JakartaInsideCom–Setiap 28 April, Indonesia memperingati Hari Puisi Nasional, sebuah momen tahunan untuk mengenang sosok Chairil Anwar, penyair yang diklaim membentuk wajah baru sastra Indonesia modern.
Tanggal ini dipilih karena bertepatan dengan hari wafatnya Chairil pada 28 April 1949, ketika ia berpulang dalam usia 27 tahun. Namun, Hari Puisi Nasional bukan hanya tentang mengenang seorang penyair legendaris, melainkan juga tentang merayakan puisi sebagai bagian integral dari budaya bangsa.
Chairil Anwar dan Revolusi Sastra Indonesia
Lahir pada 26 Juli 1922 di Medan, Chairil Anwar dikenal sebagai sosok yang berani menembus batas-batas sastra konvensional pada masanya.
Melalui karya-karyanya, Chairil mengusung semangat kebebasan individu dan keberanian berekspresi yang sebelumnya jarang ditemukan dalam puisi Indonesia.
Puisinya yang paling terkenal, “Aku“, menjadi manifestasi pencarian jati diri dan tekad untuk hidup dengan seluruh gairah kemanusiaan. Chairil juga menulis “Karawang–Bekasi“, puisi yang mengenang para pejuang kemerdekaan Indonesia dengan diksi sederhana namun penuh daya pukau.
Dalam konteks pergolakan politik Indonesia pada masa awal kemerdekaan, karya–karya Chairil Anwar menjadi semacam dokumentasi emosional atas perjuangan kolektif bangsa.
Asal-Usul Hari Puisi Nasional
Diketahui, penetapan 28 April sebagai Hari Puisi Nasional secara resmi dituangkan melalui Surat Keputusan Menteri Pendidikan dan Kebudayaan pada 12 Agustus 1969.
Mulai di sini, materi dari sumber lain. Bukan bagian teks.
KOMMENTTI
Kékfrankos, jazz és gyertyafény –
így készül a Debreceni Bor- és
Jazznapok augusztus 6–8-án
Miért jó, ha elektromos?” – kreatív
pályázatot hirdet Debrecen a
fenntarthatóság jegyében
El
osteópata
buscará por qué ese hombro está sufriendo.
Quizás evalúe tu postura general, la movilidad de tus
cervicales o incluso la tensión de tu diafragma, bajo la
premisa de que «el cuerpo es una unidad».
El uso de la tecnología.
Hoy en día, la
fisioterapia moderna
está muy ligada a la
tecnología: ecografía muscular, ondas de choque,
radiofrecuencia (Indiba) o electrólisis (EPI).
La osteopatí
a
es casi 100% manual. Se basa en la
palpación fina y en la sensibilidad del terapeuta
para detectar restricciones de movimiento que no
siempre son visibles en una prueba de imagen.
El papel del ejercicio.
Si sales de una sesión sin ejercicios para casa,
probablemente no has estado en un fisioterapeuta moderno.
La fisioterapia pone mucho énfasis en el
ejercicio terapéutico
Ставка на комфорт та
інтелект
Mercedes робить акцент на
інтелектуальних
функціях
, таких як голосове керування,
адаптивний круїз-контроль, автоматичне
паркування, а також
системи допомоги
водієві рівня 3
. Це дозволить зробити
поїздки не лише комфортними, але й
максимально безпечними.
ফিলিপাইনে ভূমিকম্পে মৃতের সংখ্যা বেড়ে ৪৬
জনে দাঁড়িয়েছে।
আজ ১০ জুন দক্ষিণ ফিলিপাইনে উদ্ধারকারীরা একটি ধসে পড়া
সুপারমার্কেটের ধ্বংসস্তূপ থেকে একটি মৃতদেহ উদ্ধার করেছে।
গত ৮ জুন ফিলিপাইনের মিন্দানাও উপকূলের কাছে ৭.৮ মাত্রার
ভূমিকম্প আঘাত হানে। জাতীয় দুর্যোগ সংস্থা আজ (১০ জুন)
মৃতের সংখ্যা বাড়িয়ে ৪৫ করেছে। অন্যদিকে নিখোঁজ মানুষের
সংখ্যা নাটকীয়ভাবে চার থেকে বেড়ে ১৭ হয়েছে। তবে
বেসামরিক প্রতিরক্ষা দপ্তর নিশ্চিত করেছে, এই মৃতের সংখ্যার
Melalui keputusan ini, pemerintah mengakui peran Chairil Anwar bukan hanya sebagai penyair besar, tetapi juga sebagai simbol pentingnya puisi dalam membangun kesadaran kebangsaan.
Chairil tidak hanya dikenang sebagai penyair, tetapi juga sebagai tokoh yang membuka jalan bagi lahirnya sastra Indonesia modern, bersama sastrawan angkatan ’45.